Work to be completed
Each record, minus any picture, should be returned exactly as written.

---+---

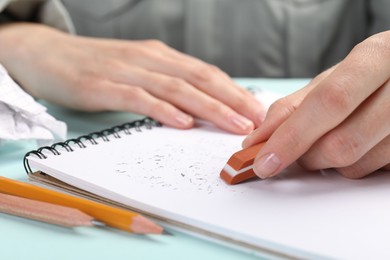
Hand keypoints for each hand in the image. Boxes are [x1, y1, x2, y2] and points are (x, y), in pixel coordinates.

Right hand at [0, 23, 264, 133]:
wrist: (46, 54)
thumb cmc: (97, 66)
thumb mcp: (138, 70)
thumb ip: (166, 85)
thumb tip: (197, 107)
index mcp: (160, 57)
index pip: (206, 73)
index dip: (234, 91)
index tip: (257, 110)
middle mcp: (149, 59)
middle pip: (199, 79)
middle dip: (232, 100)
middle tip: (258, 120)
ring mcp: (125, 71)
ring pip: (176, 88)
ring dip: (209, 107)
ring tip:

---+---

Result for this exercise
Hand keypoints for each hand in the image. Boxes are [x1, y1, x2, y2] and points are (x, y), in pixel coordinates.

Right hand at [0, 23, 264, 133]:
wrist: (46, 54)
thumb cmc: (97, 66)
thumb mcp: (138, 70)
thumb ip: (166, 85)
thumb tip: (197, 107)
index mcp: (160, 57)
index pip: (206, 73)
index dip: (234, 91)
index tip: (257, 110)
middle mcp: (149, 59)
middle pip: (199, 79)
middle dip: (232, 100)
middle tip: (258, 120)
ring mcp: (125, 71)
ring pip: (176, 88)
ring dip: (209, 107)
ring tip:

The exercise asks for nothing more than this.